Prima o poi bisogna scendere. Scendere dalla giostra, dal giro giusto, da quello sbagliato, dalle montagne scalate, dalle onde conquistate, dalle vertigini, dalle auto troppo veloci, dagli universi che non ci appartengono, dagli occhi velenosi, dai tremori spaventosi. Scivolare via silenziosi come foglie novembrine. Affidarsi al caso delle correnti che corrono imperterrite e ritrovarsi tra i fatti del mondo.

Fui sulla vetta neanche un anno fa, quando “Rivers Arms” schiudeva il carnato dei fiori al suo passaggio. E’ tempo ora di ritornare a valle tra le cose che contano. Quasi non credo alle mie orecchie quando “All Is Wild, All Is Silent” inizia a sfrecciare tra le molecole intorpidite delle mie ossa: addio alle cristalline architetture dell’esordio, al languore sentimentale che sbriciolò le poche certezze e benvenuta sia la festa giubilante di un nuovo inizio. Rob Lowe e Michael Muller aggiungono quattro posti a tavola, diventano sestetto, mischiano con sopraffino gusto gli spazi fra i vari strumenti ed incantano ancora una volta.

I Balmorhea giungono al dunque sbrigliando la matassa di suggestioni, di primavere sbocciate nelle vene, arrossandoci le guance con hand clapping votati alla gioia e giri di violino disarmanti. Lunga è la strada che conduce verso casa, ma in lontananza scorgo la sua figura aranciata dal crepuscolo. Un tiepido sole soffia il suo calore tra le corde languide di questi romantici texani, indomiti nel tracciare una via non scontata che conduca al cuore della materia. Non c’è segreto che tenga dinanzi alla melodia glorificata in queste composizioni, nè alla radiografia dello spirito che esce fuori dai dialoghi inscenati da pianoforti, violini, violoncelli, chitarre elettro-acustiche, banjo e batteria.
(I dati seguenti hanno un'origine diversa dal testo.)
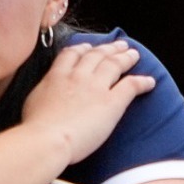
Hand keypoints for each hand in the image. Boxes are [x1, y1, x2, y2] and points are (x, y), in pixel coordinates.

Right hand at [15, 37, 154, 161]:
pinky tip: (150, 82)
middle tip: (119, 45)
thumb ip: (44, 92)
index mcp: (56, 76)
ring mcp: (95, 87)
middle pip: (96, 56)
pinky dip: (142, 82)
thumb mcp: (33, 101)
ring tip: (134, 54)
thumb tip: (45, 95)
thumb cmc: (35, 128)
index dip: (83, 48)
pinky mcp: (112, 101)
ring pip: (114, 64)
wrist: (47, 138)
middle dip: (109, 48)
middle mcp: (77, 76)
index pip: (72, 54)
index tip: (90, 47)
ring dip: (126, 58)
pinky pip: (131, 85)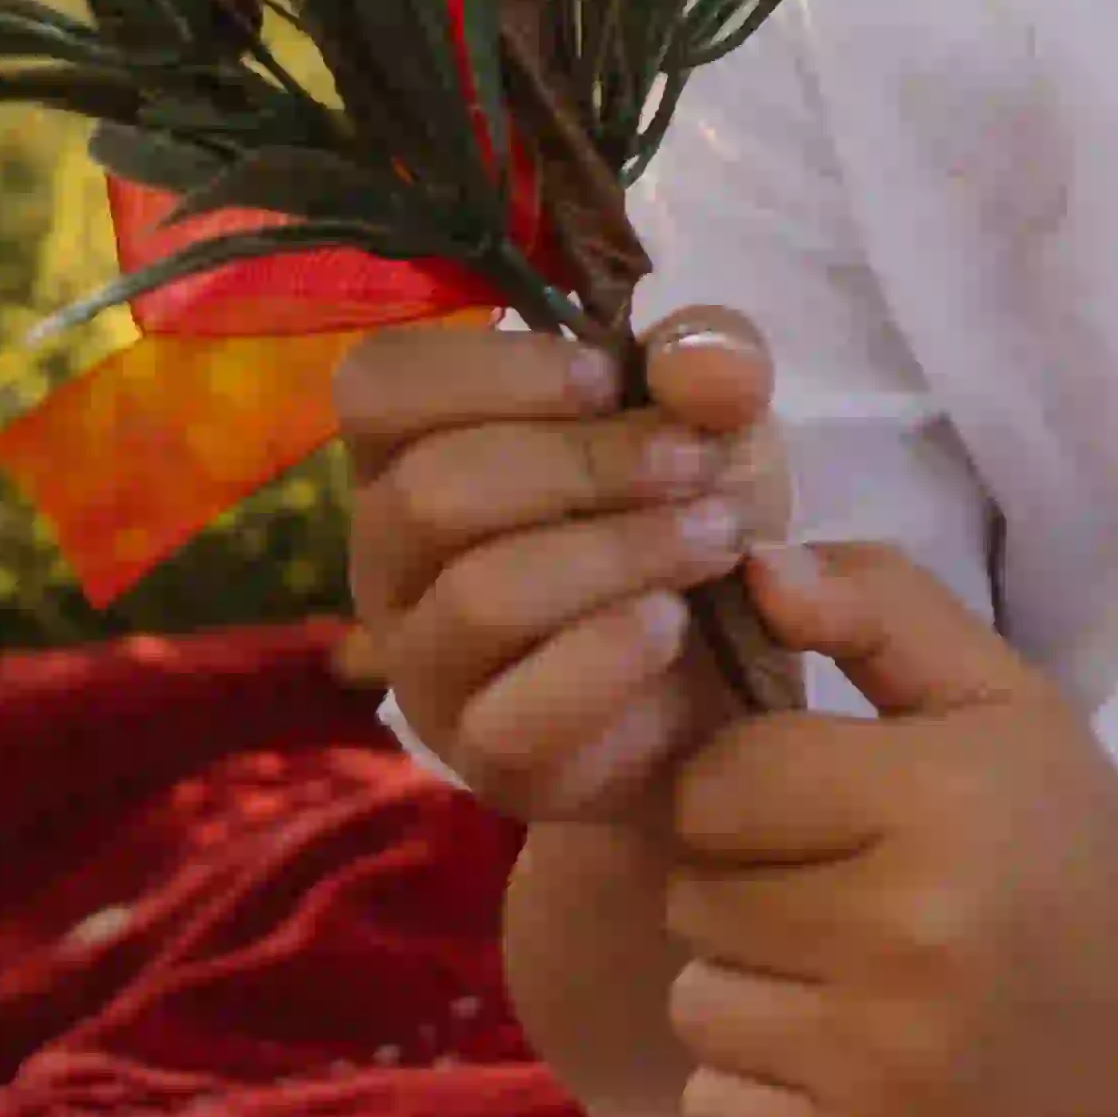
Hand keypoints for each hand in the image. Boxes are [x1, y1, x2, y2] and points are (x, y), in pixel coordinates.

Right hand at [339, 311, 789, 826]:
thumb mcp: (716, 414)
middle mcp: (392, 560)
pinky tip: (674, 622)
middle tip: (695, 464)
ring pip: (478, 595)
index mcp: (414, 452)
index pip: (376, 386)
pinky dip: (611, 651)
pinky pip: (517, 709)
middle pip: (430, 490)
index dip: (491, 368)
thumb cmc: (687, 516)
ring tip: (713, 538)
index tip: (608, 377)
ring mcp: (427, 668)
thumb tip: (699, 363)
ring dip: (618, 551)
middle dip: (585, 462)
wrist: (741, 674)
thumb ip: (712, 360)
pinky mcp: (485, 756)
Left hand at [655, 538, 1117, 1116]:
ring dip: (743, 979)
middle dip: (744, 879)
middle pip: (695, 894)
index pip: (717, 785)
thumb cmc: (1065, 828)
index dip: (745, 785)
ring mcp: (883, 1061)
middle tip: (835, 883)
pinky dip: (752, 1081)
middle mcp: (906, 935)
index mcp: (934, 801)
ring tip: (837, 966)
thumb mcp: (996, 690)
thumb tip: (753, 566)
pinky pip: (713, 1108)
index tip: (808, 798)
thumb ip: (879, 606)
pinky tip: (834, 1046)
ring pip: (695, 1001)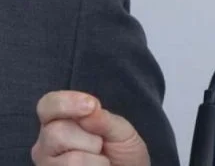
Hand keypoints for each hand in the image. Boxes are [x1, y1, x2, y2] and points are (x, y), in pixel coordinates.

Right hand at [32, 90, 149, 165]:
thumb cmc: (120, 149)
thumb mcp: (119, 129)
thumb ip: (103, 119)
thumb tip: (90, 107)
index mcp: (58, 121)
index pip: (48, 105)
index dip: (66, 103)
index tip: (91, 106)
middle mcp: (46, 143)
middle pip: (56, 132)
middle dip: (90, 139)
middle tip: (100, 145)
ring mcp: (47, 164)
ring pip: (71, 159)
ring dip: (95, 160)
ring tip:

L’entusiasmo iniziale si squaglia attimo dopo attimo, l’euforia di un nuovo abbrivo lascia spazio alla malinconica consapevolezza della propria inadeguatezza, allo stupore della bellezza che ti coglie impreparato. Su tutto regna l’idea di creare pozze d’armonia, delicate nel loro insinuarsi sotto pelle, ma possenti nell’illuminare nere cupole di cielo.

Sono giunto quasi alla fine, la vallata si apre come un oceano di terra, il monte sparisce alle mie spalle inghiottito da nuvole gelose, dinanzi a me si agita la tua illusione, trecce sciolte e smalto scuro, ma tu, sorda, sei già  andata via.

E’ vero: alla fine del viaggio tutto è selvaggio, tutto è silenzioso.